Molly Nilsson – 2020
Molly Nilsson et son retour vers le futur avec 2020
Discrète depuis toujours, avec son public, Molly Nilsson est reconnaissable avec ses grands yeux bleus et sa courte frange blonde à la mode berlinoise mais surtout pour sa voix atypique légèrement éraillée accompagnée de beats synthé lo-fi à tendance dark. Du vestiaire du Berghain au-devant de la scène wave et underground, Molly Nilsson a enjambé la situation d’un coup de maître grâce aux expériences et son indéniable sensibilité musicale.
Son huitième album raconte une escapade et un vol raté de Nilsson dans la ville de tous les possibles, Tokyo. La ville qui ne dort jamais, frénétique, effrénée, au milieu de tout ça : une tête blonde à l’aéroport qui réfléchit et décide de sa prochaine œuvre grâce aux prochains JO, 2020.
Le cocktail est étonnant, au fur et à mesure de l’écoute de l’album, on se retrouve bloqué dans l’espace-temps, on se croit dans Lost In Translation avec une grande empreinte Bleu Presque Transparent (de l’auteur Ryu Murakami).
2020, un album pépite qui donne le jet-lag
2020 démarre avec Every Night Is New, plongée dans la nuit de Molly à Tokyo, on la poursuit entre les terminaux et on fuit vers un avenir plus heureux. On croque la vie à pleines dents grâce A Slice Of Lemon, les deux chansons sont similaires mais sans ennui on continue l’écoute.
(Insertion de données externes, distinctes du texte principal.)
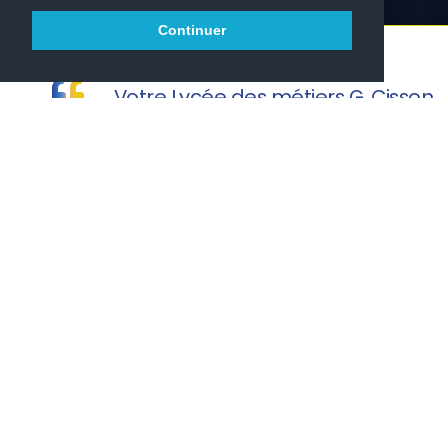
Continuer
Votre Lycée des métiers G. Cisson
vous souhaite une agréable visite.
OFFRES D'EMPLOIS POUR NOS
ELEVES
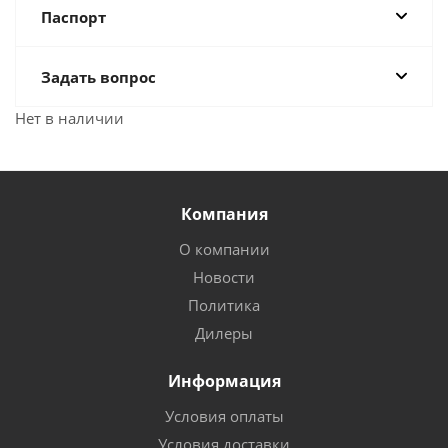
Паспорт
Задать вопрос
Нет в наличии
Компания
О компании
Новости
Политика
Дилеры
Информация
Условия оплаты
Условия доставки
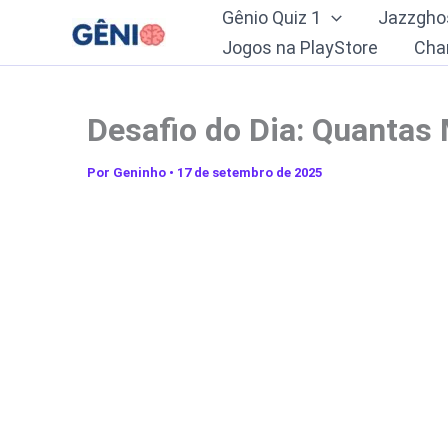
Ir
Gênio Quiz 1
Jazzgho
para
Jogos na PlayStore
Cha
o
conteúdo
Desafio do Dia: Quanta
Por
Geninho
•
17 de setembro de 2025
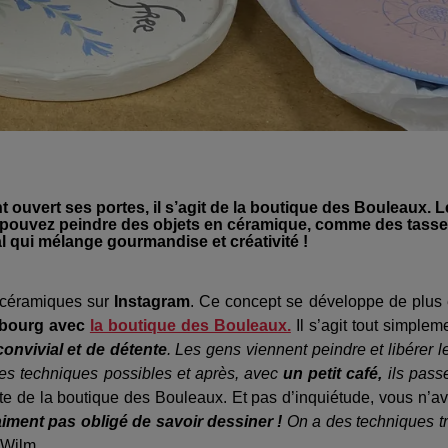
uvert ses portes, il s’agit de la boutique des Bouleaux. L
us pouvez peindre des objets en céramique, comme des tasse
ial qui mélange gourmandise et créativité !
 céramiques sur
Instagram
. Ce concept se développe de plus
rasbourg avec
la boutique des Bouleaux.
Il s’agit tout simplem
onvivial et de détente
. Les gens viennent peindre et libérer l
ntes techniques possibles et après, avec
un petit café,
ils pass
e de la boutique des Bouleaux. Et pas d’inquiétude, vous n’a
aiment pas obligé de savoir dessiner !
On a des techniques t
Wilm.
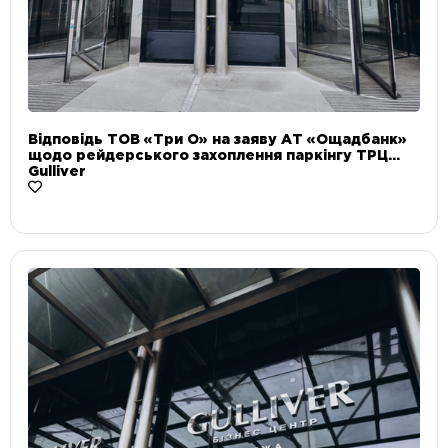
Відповідь ТОВ «Три О» на заяву АТ «Ощадбанк»
щодо рейдерського захоплення паркінгу ТРЦ
Gulliver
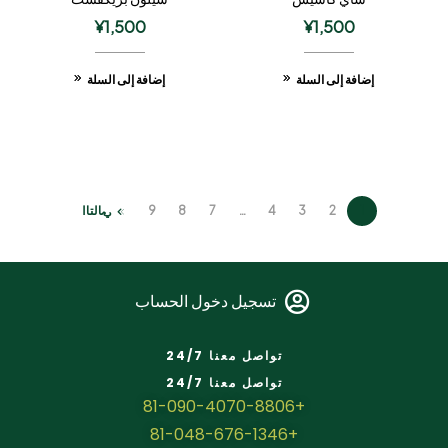
¥
1,500
¥
1,500
إضافة إلى السلة
إضافة إلى السلة
1
2
3
4
…
7
8
9
التالي
تسجيل دخول الحساب
تواصل معنا 24/7
تواصل معنا 24/7
+81-090-4070-8806
+81-048-676-1346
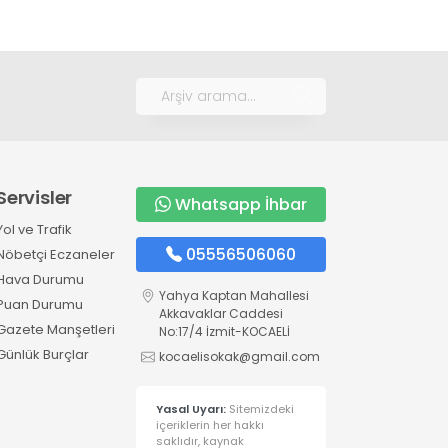
Servisler
Whatsapp İhbar
Yol ve Trafik
05556506060
Nöbetçi Eczaneler
Hava Durumu
Yahya Kaptan Mahallesi
Puan Durumu
Akkavaklar Caddesi
Gazete Manşetleri
No:17/4 İzmit-KOCAELİ
Günlük Burçlar
kocaelisokak@gmail.com
Yasal Uyarı:
Sitemizdeki
içeriklerin her hakkı
saklıdır, kaynak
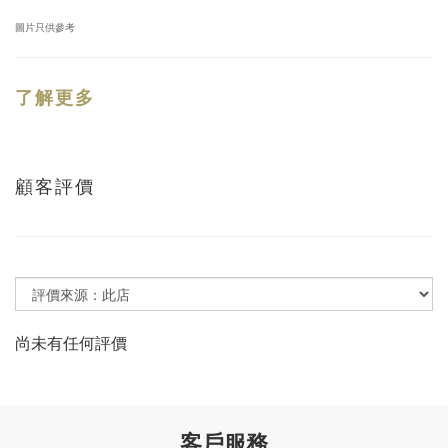
圖片只供參考
了解更多
顧客評價
尚未有任何評價
客戶服務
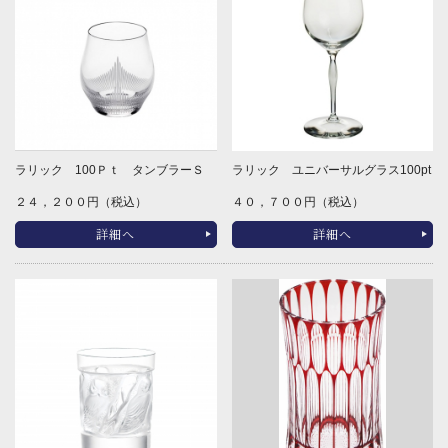
ラリック 100Ｐｔ タンブラーＳ
ラリック ユニバーサルグラス100pt
２４，２００円（税込）
４０，７００円（税込）
詳細へ
詳細へ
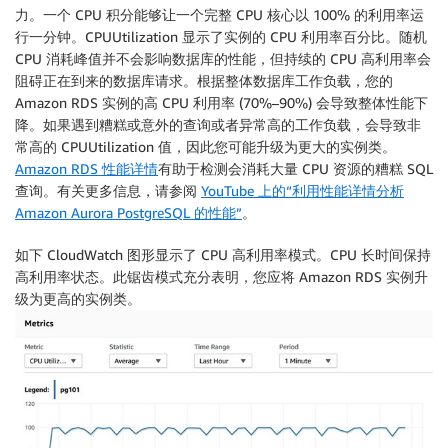
力。一个 CPU 积分能够让一个完整 CPU 核心以 100% 的利用率运
行一分钟。CPUUtilization 显示了实例的 CPU 利用率百分比。随机
CPU 消耗峰值并不会影响数据库的性能，但持续的 CPU 高利用率会
阻碍正在到来的数据库请求。根据整体数据库工作负载，您的
Amazon RDS 实例的高 CPU 利用率 (70%–90%) 会导致整体性能下
降。如果遇到糟糕或意外的查询或者异常高的工作负载，会导致非
常高的 CPUUtilization 值，因此您可能升级为更大的实例类。
Amazon RDS 性能详情
有助于检测会消耗大量 CPU 资源的糟糕 SQL
查询。有关更多信息，请参阅
YouTube 上的“利用性能详情分析
Amazon Aurora PostgreSQL 的性能”
。
如下 CloudWatch 图形显示了 CPU 高利用率模式。CPU 长时间保持
高利用率状态。此锯齿模式充分表明，您应将 Amazon RDS 实例升
级为更高的实例类。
Fin du tempo, Out Of The Blue est une chanson aquatique, on peut reprocher cependant la lenteur sublimée qui jure avec les paroles qui peuvent paraître abruptes à la première approche. Apnée arrêtée, Your Shyness est une balade intéressante mais revue, très agréable surprise ensuite avec Intermezzo : My Mental Motorcycle. Cette dernière track est suave, entraînante, on se découvre le plaisir de rejoindre le manège émotionnel de Nilsson pendant trois minutes et dix secondes. Allitération auditive avec Serious Flowers, on retrouve toujours la même inspiration que les deux premières tracks de l’album, c’est presque dommage. Envolée rythmique puissante avec Gun Control dès les premières secondes, la chanson est pudique tout en étant politisée, on apprécie son parti pris. La batterie est plus que présente dans Days Of Dust, poussières d’étoiles et trainées lumineuses dans les yeux et les oreilles, tout aussi puissante que la track précédente. Molly Nilsson se révèle totalement dans cette deuxième partie d’album, au diable la pudeur du début, elle se déshabille complètement et emporte sa voix de plus en plus haut. On ferme les yeux désormais avec la dernière chanson proposée par l’artiste, Blinded By The Night, retour sur les bancs de l’aéroport de Tokyo, fin de l’escapade sentimentale qui a duré trente-cinq minutes avec Molly, on est presque déchiré de devoir la quitter sur le tarmac.